La sindrome da chilomicronemia familiare è un raro disturbo monogenico autosomico recessivo, che colpisce da una a due persone per milione di soggetti. È causata da mutazioni nei geni che codificano le molecole chiave della cascata lipidica. Una caratteristica della malattia è la persistenza anomala dei chilomicroni circolanti dopo un periodo di digiuno di 12-14 ore.
Più dell’80% dei casi riportati in letteratura sono dovuti a mutazioni nel gene della lipoproteina lipasi (LPL). Questa forma specifica di SCF è stata descritta in tutte le etnie, ma ci sono alcune aree del mondo dove è molto più comune a causa di un effetto fondatore. La fisiopatologia di questo disturbo si basa sulla mancanza di un enzima chiave (LPL) nel catabolismo delle lipoproteine ricche di trigliceridi, in particolare i chilomicroni e le lipoproteine a bassissima densità (VLDL), dopo l’assunzione di grassi.
L’accumulo di chilomicroni è evidente nei campioni di sangue dei pazienti con deficit di LPL, presentandosi come un siero latteo. Per diagnosticare la presenza di chilomicroni, si può eseguire il “test del frigorifero”: dopo aver conservato un campione di sangue per una notte in frigorifero, i chilomicroni galleggiano nel campione di sangue e appare un surnatante cremoso. Alti livelli di chilomicroni circolanti possono accumularsi in siti specifici del corpo, come nella pelle, producendo xantomi eruttivi, o nei vasi sanguigni della retina, una manifestazione chiamata lipemia retinalis.
La complicazione più grave della SCF è grave, episodi ricorrenti di pancreatite. La pancreatite è associata a un tasso di mortalità del 5%, che può aumentare fino al 30% nei sottogruppi che sviluppano complicazioni (necrosi pancreatica in associazione con ascessi o insufficienza d’organo multipla persistente).

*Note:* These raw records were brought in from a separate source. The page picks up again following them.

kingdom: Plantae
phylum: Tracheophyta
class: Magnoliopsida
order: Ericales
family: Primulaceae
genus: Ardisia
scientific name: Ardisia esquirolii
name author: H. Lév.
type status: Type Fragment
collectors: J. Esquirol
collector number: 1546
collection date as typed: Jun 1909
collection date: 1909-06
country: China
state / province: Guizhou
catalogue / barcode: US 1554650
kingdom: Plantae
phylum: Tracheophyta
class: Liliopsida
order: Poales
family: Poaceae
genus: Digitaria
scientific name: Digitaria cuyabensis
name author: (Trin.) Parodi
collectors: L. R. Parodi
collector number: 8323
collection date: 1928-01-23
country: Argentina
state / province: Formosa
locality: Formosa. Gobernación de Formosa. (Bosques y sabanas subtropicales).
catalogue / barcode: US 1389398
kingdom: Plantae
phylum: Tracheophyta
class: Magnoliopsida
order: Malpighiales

Il meccanismo alla base dell’aumentato rischio di pancreatite nei pazienti con SCF è associato all’accumulo di chilomicroni nei capillari pancreatici, con conseguente lipolisi da parte dell’enzima lipasi pancreatica. E il successivo accumulo di acidi grassi liberi nelle cellule pancreatiche può causare citotossicità e scatenare una pancreatite acuta.
Opzioni terapeutiche attuali e future
Il pilastro della gestione della sindrome da chilomicronemia familiare è una dieta molto povera di grassi (da 20 a 25 g/giorno). L’adesione a lungo termine a una tale dieta è molto difficile da mantenere, può avere un impatto negativo sulla qualità della vita dei pazienti e non riduce il rischio di pancreatite in tutti i soggetti. Di solito viene integrato con preparati di acidi grassi a catena corta. Gli agenti che abbassano i trigliceridi come i fibrati e gli acidi grassi omega-3 sono generalmente inefficaci in questi pazienti.
Volanesorsen nel trattamento della sindrome da chilomicronemia familiare:
Volanesorsen, un prodotto della biotecnologia, è un oligonucleotide antisenso che ha come bersaglio l’RNA APOC3. Negli studi clinici ha mostrato una marcata diminuzione del 71% dei trigliceridi. Ha anche mostrato una diminuzione significativa degli attacchi di pancreatite.
È il primo farmaco approvato per i pazienti con sindrome da chilomicronemia familiare. Ed è autorizzato nell’Unione Europea come integratore alimentare in pazienti adulti con FCHS geneticamente confermata ad alto rischio di pancreatite, nei quali la risposta alla dieta e al trattamento di riduzione dei trigliceridi è stata inadeguata.
È il primo farmaco approvato per i pazienti con la sindrome da chilomicronemia familiare.